YOUR TASK – Starting at the line below holding "Researching and reading reviews" and stopping at the line holding "Inquiring about maintenance schedules and", print every line exactly, both ends included, and leave the rest out.
------------
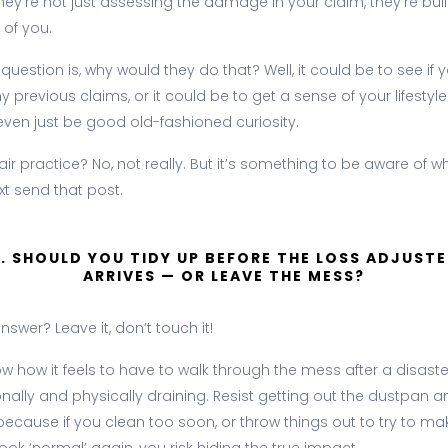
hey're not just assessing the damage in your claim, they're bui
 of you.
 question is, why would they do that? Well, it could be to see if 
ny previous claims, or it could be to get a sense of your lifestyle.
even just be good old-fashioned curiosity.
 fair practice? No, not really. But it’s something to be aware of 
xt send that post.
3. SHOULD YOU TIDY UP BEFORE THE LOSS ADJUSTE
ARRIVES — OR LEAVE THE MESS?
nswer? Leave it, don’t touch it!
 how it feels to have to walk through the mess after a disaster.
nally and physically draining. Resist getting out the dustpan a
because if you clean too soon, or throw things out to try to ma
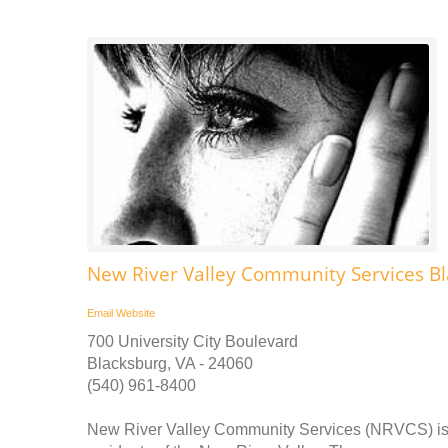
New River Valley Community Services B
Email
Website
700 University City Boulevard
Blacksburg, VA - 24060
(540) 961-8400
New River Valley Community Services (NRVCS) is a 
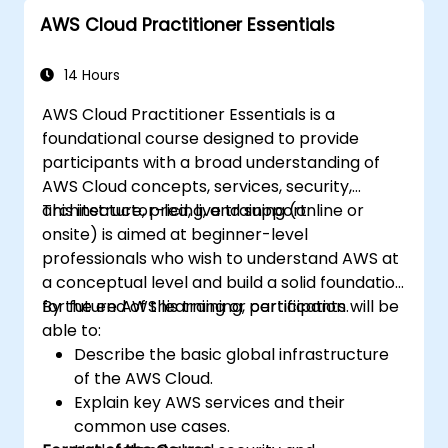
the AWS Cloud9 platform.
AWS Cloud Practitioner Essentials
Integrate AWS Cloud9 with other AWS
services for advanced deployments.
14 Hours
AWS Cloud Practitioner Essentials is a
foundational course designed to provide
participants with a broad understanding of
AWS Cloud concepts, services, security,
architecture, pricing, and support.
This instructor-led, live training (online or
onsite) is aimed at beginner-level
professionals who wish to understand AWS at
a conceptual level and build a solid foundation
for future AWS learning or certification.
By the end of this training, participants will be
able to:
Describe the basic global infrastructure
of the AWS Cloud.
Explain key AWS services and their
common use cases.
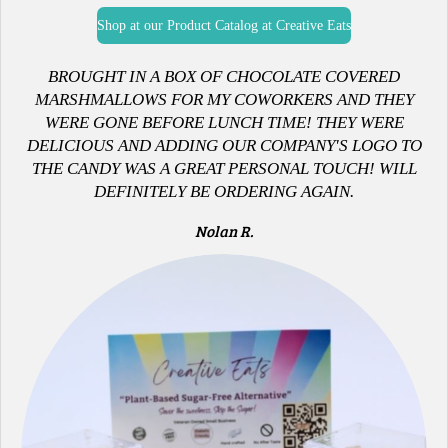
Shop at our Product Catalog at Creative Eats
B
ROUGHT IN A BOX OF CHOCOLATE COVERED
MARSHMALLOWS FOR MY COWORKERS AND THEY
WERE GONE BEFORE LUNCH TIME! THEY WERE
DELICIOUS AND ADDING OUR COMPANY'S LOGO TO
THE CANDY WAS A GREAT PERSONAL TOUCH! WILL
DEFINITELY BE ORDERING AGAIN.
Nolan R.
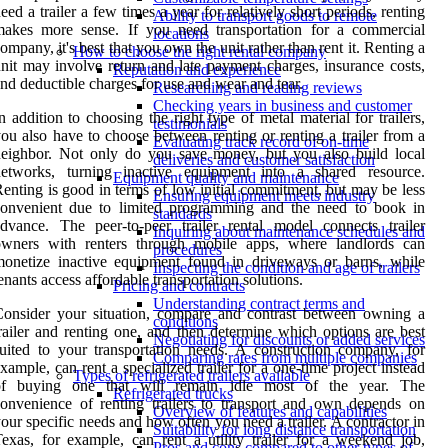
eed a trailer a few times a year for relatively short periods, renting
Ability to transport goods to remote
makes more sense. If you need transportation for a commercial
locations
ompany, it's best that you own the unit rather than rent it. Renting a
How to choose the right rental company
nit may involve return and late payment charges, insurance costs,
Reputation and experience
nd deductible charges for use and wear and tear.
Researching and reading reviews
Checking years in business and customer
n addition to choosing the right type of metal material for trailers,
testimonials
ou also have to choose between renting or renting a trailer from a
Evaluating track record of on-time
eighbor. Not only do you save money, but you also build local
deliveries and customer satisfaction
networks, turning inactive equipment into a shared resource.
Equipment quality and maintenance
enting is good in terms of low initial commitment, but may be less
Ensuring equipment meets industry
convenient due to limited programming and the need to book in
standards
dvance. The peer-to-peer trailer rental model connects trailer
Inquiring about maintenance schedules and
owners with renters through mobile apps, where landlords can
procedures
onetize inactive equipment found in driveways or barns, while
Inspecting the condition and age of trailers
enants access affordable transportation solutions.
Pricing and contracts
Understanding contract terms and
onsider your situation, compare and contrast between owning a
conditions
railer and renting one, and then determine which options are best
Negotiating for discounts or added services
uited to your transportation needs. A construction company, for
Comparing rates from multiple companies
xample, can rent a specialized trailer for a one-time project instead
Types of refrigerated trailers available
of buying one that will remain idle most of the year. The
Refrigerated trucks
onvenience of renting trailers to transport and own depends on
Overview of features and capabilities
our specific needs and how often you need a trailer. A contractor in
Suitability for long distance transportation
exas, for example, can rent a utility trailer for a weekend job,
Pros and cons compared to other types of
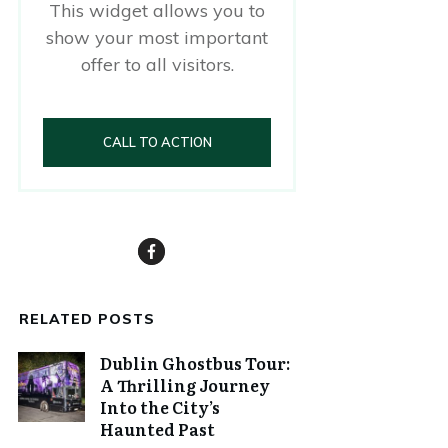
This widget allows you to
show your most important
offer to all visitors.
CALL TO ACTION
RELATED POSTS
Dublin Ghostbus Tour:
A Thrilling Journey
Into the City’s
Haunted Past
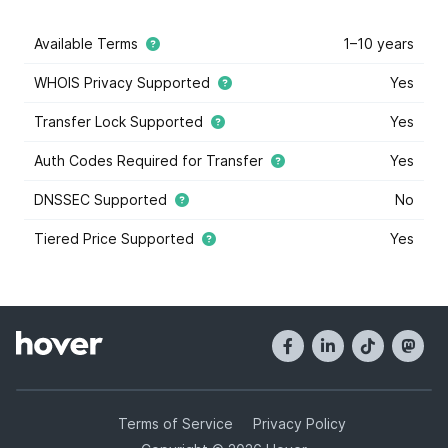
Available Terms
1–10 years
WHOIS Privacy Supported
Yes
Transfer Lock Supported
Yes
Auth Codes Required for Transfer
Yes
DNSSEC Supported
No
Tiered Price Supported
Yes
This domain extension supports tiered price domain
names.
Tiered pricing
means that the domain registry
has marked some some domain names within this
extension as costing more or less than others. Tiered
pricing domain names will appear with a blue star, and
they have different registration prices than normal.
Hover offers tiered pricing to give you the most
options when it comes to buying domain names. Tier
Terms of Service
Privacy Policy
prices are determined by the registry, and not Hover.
------------
RESPONSE TO THIS TASK –
Researching and reading reviews
Checking years in business and customer
n addition to choosing the right type of metal material for trailers,
testimonials
ou also have to choose between renting or renting a trailer from a
Evaluating track record of on-time
eighbor. Not only do you save money, but you also build local
deliveries and customer satisfaction
networks, turning inactive equipment into a shared resource.
Equipment quality and maintenance
enting is good in terms of low initial commitment, but may be less
Ensuring equipment meets industry
convenient due to limited programming and the need to book in
standards
dvance. The peer-to-peer trailer rental model connects trailer
Inquiring about maintenance schedules and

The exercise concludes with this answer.